§ **WHAT NEEDS TO BE DONE**:
Find the lines in the records that carry the word "this". Copy each one.

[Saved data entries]
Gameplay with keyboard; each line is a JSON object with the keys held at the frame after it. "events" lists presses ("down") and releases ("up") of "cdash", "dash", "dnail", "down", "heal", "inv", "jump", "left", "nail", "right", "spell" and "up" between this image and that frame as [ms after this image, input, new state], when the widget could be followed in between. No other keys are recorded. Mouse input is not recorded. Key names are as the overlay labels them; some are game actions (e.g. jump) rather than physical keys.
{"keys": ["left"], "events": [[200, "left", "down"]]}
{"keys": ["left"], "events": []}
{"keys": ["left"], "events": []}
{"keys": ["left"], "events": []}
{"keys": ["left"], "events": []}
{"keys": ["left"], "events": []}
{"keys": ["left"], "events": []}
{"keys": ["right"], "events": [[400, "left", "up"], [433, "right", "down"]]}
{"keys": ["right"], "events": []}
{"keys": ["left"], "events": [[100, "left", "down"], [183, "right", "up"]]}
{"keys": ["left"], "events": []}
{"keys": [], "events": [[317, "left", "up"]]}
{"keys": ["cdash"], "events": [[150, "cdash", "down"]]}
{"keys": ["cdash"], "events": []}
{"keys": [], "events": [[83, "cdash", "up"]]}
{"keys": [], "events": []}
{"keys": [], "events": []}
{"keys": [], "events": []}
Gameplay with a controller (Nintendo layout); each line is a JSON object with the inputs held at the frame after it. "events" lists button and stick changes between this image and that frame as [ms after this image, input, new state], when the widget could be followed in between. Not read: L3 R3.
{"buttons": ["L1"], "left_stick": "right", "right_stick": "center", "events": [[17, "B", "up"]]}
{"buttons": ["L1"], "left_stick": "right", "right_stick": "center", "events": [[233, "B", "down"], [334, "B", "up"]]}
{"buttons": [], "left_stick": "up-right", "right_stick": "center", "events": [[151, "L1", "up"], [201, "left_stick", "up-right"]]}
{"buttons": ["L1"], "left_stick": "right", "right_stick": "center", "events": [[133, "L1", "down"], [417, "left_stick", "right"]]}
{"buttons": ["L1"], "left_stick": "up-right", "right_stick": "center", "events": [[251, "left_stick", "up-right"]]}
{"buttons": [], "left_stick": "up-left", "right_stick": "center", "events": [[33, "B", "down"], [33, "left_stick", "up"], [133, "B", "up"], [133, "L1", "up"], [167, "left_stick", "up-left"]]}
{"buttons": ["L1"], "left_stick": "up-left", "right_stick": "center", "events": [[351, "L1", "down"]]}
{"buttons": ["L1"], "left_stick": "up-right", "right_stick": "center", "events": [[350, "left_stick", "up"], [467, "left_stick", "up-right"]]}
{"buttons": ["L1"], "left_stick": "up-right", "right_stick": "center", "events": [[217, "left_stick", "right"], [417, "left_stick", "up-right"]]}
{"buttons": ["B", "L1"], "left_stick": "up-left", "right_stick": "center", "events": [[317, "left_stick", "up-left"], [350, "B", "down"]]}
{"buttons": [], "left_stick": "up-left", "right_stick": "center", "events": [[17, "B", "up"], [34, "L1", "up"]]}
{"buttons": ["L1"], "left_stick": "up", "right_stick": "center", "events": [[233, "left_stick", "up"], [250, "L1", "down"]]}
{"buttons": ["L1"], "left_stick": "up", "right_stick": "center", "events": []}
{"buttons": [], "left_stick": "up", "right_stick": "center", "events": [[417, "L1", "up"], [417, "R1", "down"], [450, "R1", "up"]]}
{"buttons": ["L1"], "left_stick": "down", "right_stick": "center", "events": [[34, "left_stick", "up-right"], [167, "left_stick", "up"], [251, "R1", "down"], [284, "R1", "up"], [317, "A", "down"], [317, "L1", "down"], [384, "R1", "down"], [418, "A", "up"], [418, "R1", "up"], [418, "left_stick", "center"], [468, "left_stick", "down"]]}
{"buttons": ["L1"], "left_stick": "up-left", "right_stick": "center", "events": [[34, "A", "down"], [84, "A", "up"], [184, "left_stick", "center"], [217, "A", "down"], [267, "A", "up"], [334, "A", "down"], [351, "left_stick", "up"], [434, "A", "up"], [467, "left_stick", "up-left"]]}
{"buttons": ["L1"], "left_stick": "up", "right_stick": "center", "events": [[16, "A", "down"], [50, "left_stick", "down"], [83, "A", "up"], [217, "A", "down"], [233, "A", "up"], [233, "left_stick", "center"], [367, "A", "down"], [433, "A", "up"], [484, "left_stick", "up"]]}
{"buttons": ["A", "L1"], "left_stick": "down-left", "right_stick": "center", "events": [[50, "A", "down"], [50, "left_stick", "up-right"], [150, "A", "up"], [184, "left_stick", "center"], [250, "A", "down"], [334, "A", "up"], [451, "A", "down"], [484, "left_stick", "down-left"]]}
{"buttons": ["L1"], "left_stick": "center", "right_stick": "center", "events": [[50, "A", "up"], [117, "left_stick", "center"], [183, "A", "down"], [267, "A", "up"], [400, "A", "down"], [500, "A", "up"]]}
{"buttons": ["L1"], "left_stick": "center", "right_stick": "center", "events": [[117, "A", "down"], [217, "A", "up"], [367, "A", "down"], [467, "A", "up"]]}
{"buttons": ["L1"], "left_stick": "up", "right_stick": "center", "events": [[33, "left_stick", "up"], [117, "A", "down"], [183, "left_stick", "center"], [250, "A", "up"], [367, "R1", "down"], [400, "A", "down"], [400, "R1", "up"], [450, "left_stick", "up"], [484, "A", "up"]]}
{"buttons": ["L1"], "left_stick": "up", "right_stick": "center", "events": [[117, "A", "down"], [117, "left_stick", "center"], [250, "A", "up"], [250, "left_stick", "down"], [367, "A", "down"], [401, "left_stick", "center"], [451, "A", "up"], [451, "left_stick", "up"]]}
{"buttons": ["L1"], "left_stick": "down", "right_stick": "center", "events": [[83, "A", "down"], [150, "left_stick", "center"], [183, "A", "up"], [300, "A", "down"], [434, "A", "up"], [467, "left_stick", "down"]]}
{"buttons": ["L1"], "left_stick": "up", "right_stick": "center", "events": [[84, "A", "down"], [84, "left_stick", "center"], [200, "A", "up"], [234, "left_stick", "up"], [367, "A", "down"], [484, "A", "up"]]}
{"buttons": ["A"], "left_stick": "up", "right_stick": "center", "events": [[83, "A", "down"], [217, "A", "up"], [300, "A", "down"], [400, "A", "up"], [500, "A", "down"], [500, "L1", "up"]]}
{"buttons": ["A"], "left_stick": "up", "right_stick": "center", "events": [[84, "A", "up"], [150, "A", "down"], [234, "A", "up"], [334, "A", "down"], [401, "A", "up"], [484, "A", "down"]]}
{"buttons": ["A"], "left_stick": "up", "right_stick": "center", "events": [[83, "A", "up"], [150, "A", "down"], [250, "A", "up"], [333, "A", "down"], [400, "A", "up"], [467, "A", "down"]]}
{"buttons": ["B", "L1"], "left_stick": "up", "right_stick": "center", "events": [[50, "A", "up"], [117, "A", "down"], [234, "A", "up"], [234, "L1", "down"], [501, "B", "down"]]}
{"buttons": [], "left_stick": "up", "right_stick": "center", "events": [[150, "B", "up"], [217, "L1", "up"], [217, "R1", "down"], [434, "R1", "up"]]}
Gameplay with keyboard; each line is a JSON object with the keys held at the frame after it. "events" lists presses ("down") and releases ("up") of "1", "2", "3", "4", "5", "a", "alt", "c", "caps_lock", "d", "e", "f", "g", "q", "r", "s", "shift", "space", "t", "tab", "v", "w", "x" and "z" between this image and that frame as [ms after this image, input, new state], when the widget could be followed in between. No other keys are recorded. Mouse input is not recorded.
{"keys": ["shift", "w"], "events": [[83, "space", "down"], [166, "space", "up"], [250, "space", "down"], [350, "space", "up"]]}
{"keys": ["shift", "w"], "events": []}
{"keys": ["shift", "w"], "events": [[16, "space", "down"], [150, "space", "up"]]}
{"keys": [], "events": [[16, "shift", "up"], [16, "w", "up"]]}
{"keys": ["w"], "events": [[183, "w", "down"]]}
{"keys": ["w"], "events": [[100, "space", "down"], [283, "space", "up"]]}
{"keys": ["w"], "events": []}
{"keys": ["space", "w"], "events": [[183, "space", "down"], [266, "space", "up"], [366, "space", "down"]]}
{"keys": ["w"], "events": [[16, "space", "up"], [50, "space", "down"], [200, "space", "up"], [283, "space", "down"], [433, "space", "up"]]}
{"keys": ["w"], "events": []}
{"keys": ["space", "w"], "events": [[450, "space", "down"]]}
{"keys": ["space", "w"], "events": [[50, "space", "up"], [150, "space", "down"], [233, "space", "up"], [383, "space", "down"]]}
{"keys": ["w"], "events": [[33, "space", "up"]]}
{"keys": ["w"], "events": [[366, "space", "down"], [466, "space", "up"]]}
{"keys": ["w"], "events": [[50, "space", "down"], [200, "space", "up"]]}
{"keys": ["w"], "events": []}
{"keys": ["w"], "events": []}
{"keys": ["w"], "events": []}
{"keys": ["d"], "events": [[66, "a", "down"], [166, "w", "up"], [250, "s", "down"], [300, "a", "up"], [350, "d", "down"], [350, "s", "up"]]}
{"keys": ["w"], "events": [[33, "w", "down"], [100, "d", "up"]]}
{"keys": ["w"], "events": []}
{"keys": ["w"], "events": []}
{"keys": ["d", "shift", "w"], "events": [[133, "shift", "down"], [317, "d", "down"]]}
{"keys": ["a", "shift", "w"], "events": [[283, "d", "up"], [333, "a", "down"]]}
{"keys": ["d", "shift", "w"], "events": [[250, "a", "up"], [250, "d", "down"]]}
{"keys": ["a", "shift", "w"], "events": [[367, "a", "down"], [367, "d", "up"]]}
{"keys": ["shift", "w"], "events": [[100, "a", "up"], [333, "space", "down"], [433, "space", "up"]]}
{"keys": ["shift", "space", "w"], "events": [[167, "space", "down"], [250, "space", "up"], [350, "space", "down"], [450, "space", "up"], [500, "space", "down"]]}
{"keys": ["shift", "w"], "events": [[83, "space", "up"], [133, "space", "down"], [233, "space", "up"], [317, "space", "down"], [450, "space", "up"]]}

§ **ANSWER**:
Gameplay with keyboard; each line is a JSON object with the keys held at the frame after it. "events" lists presses ("down") and releases ("up") of "cdash", "dash", "dnail", "down", "heal", "inv", "jump", "left", "nail", "right", "spell" and "up" between this image and that frame as [ms after this image, input, new state], when the widget could be followed in between. No other keys are recorded. Mouse input is not recorded. Key names are as the overlay labels them; some are game actions (e.g. jump) rather than physical keys.
Gameplay with a controller (Nintendo layout); each line is a JSON object with the inputs held at the frame after it. "events" lists button and stick changes between this image and that frame as [ms after this image, input, new state], when the widget could be followed in between. Not read: L3 R3.
Gameplay with keyboard; each line is a JSON object with the keys held at the frame after it. "events" lists presses ("down") and releases ("up") of "1", "2", "3", "4", "5", "a", "alt", "c", "caps_lock", "d", "e", "f", "g", "q", "r", "s", "shift", "space", "t", "tab", "v", "w", "x" and "z" between this image and that frame as [ms after this image, input, new state], when the widget could be followed in between. No other keys are recorded. Mouse input is not recorded.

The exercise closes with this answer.